Çünkü Türkiye’nin hem Ortadoğuda hem de Suriye de devam eden savaşlarda paydaş ülke olması söz konusu. Çünkü çatışma alanlarında tarihten gelen bağların yanı sıra Kürtler ve Türkmenler bulunmakta. Bu iki unsura bir de Şii ve Sünni mezhep çatışmalarını da eklemekte fayda var.

İşte bu durum Türkiye’yi oyunun başoyuncuları arasına sokuyor. Bu güne kadar sürdürülen politikaların sağlıklı olmadığını defalarca yazdık çizdik. Politikalar belirlenirken çok hassas davranıldığını elbette biliyoruz ancak önceliklendirmeler konusunda yanlışlar yapıldığı hususundaki hassasiyetimiz ve düşüncemiz devam ediyor. Biz Türkiye’nin sadece sınırlarını koruma konusunda değil Kürtlerin ve Türkmenlerin korunması konusunda da gücünü ortaya koymasından yanayız. Bu gücün ortaya konulması savaşa dahil olması anlamı taşımıyor. Eğer Türkiye sınırlarındaki düzenlemeyi gerektiği gibi yapsa ve savaşa girmiş olan kesimlere gerekli olanakları yaratsa zaten sorun büyük bölümü ile çözümlenmiş olacaktı ama bu yapılmadı veya yapılanlar yanlış yapıldı. Başbakan Türkmenlere yönelik saldırılar artınca yaptığı açıklamada “TIR”lara” operasyon yapanları sorumlu tutmaya kalkıştı. Oysa durum hiç de öyle değil. Eğer o araçların içindeki silahlar gerçekten doğru yerlere gitseydi. Türkiyenin çıkarlarına doğru noktalarda fayda sağlasaydı sonuç büyük olasılıkla bu şekilde olmayacaktı. Çünkü yapılan açıklamalar ile ortaya çıkan sonuçlar birbirini tutmuyor. Benim yaptığım doğru herkesin söyledikleri yanlış bakış açısı ile olaylara bakılırsa deşifre olmak o kadar zor olmaz.
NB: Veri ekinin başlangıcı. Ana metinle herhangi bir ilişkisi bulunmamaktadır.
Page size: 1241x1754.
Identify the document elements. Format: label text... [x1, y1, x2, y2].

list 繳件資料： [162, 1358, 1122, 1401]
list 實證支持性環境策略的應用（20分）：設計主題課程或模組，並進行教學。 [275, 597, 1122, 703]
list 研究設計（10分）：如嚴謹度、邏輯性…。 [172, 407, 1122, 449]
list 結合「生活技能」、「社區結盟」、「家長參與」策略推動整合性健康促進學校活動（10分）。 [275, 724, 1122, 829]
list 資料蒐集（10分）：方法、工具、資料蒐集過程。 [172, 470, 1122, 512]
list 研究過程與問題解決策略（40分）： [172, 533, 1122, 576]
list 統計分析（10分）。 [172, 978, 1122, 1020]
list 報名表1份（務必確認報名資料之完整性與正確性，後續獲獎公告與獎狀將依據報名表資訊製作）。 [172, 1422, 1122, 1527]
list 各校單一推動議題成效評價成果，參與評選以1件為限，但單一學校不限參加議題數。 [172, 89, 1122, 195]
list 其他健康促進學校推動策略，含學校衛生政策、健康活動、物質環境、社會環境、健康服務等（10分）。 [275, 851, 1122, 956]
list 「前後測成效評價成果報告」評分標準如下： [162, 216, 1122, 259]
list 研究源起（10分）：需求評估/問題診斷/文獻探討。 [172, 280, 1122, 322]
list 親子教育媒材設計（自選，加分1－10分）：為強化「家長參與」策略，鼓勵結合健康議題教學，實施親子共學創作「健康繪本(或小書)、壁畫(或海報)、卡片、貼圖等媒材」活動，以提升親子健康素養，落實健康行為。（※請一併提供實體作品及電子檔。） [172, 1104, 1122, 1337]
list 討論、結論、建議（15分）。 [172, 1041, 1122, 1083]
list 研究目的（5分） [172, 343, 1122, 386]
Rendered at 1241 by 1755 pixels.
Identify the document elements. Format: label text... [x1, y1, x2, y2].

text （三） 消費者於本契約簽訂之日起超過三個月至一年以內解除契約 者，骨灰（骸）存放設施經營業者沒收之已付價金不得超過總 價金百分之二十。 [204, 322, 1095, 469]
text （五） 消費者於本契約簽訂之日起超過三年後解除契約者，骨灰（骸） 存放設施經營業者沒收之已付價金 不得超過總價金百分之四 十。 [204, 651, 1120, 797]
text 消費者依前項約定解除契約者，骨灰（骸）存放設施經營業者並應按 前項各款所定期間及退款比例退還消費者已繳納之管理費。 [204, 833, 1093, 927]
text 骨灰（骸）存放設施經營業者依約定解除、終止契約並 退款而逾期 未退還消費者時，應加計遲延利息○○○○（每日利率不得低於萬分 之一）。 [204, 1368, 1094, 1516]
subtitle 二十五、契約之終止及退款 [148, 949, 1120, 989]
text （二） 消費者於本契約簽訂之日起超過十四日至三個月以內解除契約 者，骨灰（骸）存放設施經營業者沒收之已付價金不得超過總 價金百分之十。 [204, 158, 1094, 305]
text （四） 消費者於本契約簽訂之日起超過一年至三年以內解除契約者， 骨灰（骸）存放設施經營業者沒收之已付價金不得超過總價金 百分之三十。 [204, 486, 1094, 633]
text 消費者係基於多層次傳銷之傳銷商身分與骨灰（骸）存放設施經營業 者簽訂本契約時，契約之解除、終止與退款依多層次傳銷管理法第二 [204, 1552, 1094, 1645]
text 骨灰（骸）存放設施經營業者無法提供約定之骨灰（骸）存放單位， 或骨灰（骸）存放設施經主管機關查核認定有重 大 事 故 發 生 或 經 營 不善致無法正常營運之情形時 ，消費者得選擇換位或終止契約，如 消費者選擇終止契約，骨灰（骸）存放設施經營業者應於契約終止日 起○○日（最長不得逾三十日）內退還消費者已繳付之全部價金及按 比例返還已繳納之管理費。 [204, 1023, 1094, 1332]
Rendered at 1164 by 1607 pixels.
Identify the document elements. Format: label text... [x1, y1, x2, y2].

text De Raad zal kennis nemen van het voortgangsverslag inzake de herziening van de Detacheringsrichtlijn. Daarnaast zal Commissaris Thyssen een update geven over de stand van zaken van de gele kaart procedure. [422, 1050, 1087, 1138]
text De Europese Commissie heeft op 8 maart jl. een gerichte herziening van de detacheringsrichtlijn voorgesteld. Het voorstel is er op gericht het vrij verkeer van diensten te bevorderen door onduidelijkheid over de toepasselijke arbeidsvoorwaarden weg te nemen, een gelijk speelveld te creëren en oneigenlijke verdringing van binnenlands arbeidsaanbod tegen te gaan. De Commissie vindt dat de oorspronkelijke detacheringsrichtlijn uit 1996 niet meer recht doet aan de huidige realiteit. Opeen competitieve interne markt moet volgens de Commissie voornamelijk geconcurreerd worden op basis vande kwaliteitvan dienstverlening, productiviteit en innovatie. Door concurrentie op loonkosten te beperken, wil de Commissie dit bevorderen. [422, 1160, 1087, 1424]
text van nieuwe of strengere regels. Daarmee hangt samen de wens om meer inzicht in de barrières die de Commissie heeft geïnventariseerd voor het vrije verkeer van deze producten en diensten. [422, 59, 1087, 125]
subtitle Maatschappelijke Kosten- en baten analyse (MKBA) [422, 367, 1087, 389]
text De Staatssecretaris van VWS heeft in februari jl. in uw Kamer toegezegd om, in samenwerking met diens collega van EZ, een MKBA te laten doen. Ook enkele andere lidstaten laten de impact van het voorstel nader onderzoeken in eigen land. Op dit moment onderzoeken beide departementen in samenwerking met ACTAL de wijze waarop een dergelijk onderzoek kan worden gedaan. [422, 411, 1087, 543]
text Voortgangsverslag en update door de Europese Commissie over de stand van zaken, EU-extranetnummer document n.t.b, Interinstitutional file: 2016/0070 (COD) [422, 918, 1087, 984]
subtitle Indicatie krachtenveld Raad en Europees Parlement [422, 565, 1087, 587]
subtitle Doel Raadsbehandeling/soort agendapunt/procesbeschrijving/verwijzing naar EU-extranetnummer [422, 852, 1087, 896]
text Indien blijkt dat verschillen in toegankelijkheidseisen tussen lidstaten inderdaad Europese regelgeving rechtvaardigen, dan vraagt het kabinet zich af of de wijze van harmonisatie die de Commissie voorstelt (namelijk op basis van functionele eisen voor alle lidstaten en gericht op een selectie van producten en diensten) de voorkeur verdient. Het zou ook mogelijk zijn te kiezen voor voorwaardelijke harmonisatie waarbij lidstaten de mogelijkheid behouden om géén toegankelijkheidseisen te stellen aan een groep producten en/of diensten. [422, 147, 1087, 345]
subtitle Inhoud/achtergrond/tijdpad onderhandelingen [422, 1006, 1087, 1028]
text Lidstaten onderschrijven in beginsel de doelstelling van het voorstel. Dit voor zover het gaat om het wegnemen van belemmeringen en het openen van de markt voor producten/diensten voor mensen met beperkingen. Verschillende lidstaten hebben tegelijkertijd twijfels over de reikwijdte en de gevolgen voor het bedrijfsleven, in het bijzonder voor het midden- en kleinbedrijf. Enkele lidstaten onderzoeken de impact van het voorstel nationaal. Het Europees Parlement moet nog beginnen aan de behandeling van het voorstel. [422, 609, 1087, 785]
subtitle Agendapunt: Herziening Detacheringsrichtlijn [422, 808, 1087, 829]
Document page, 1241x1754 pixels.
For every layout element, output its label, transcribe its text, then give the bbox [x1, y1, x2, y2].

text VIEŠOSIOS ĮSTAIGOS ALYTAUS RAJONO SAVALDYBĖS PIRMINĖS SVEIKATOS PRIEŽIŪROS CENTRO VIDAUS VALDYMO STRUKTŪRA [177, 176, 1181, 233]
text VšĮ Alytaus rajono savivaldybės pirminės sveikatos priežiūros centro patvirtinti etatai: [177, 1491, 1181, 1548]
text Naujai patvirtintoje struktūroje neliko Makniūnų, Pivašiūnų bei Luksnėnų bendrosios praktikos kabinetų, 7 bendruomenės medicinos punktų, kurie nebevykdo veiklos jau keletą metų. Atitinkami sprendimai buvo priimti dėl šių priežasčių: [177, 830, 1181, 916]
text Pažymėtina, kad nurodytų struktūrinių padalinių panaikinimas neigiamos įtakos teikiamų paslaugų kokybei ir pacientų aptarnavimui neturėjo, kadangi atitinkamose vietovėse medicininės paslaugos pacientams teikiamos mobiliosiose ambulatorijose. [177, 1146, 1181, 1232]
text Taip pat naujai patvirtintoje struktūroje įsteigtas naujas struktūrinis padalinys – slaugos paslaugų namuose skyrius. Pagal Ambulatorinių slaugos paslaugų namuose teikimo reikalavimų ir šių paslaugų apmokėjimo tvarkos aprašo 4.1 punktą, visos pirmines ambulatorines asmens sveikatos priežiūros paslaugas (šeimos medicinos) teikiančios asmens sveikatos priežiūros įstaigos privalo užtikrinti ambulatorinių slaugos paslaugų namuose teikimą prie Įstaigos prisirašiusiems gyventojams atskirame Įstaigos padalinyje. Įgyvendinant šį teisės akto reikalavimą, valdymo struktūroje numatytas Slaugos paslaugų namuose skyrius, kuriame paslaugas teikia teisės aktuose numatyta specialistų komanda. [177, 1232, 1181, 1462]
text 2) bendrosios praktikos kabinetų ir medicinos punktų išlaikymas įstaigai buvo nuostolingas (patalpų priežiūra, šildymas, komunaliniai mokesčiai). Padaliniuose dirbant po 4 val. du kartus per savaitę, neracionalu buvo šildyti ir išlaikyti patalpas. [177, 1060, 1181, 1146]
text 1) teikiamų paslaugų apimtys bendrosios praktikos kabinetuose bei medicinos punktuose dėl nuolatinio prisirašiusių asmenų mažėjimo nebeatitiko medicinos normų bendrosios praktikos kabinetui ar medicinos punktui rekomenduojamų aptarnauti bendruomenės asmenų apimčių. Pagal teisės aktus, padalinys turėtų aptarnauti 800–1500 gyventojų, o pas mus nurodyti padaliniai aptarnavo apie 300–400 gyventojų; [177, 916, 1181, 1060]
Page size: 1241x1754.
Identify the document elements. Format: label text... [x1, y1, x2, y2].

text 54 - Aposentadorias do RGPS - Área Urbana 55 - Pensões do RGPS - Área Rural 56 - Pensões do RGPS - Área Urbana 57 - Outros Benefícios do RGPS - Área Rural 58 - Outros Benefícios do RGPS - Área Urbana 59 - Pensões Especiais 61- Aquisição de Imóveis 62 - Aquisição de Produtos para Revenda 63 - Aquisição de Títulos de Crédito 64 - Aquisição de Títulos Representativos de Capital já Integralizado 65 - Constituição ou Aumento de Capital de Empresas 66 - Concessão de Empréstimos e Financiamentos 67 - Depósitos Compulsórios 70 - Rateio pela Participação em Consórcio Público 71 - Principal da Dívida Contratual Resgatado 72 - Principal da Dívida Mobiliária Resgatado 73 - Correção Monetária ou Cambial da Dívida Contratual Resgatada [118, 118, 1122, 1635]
Eğer gerçekten Suriye’ye gönderilen silahlar doğru noktalara veya kesimlere gitmiş olsaydı savaşın yönü çoktan değişmiş olmalıydı, değil mi? Bir yandan Esad ve onun rejimine karşı olacaksınız öte yandan onun etkinlik alanını zayıflatan temel faktörlerden uzak duracak başarı sağlayamayan kesimlere yardım edeceksiniz ve neden başaramıyorum diyeceksiniz!

İşte mesele bu noktada.

Biz elbette zulme uğrayan kim olursa olsun desteklenmesinden yana tavır koyarız. Türkiye elbette Türkmenlere karşı sorumluluklarını yerine getirmek zorundadır. Bunu tartışmaya bile gerek yok. Kürtlerin desteklenmesi için ne düşündüysek, Kobanê halkı için ne düşündüysek Türkmenler için de aynı destek çerçevesinde düşünüyoruz. Lakin yönetimin bakış açısının da artık değişmesi gerekiyor. Eğer Türkiye Kürtler ile Türkmenleri aynı safta birleştirmek için çaba sarf etseydi. Eğer Türkiye Kürt fobisinden kurtulmaya becerebilmiş olsaydı bugün Türkmenlerin durumu böyle olmayacaktı.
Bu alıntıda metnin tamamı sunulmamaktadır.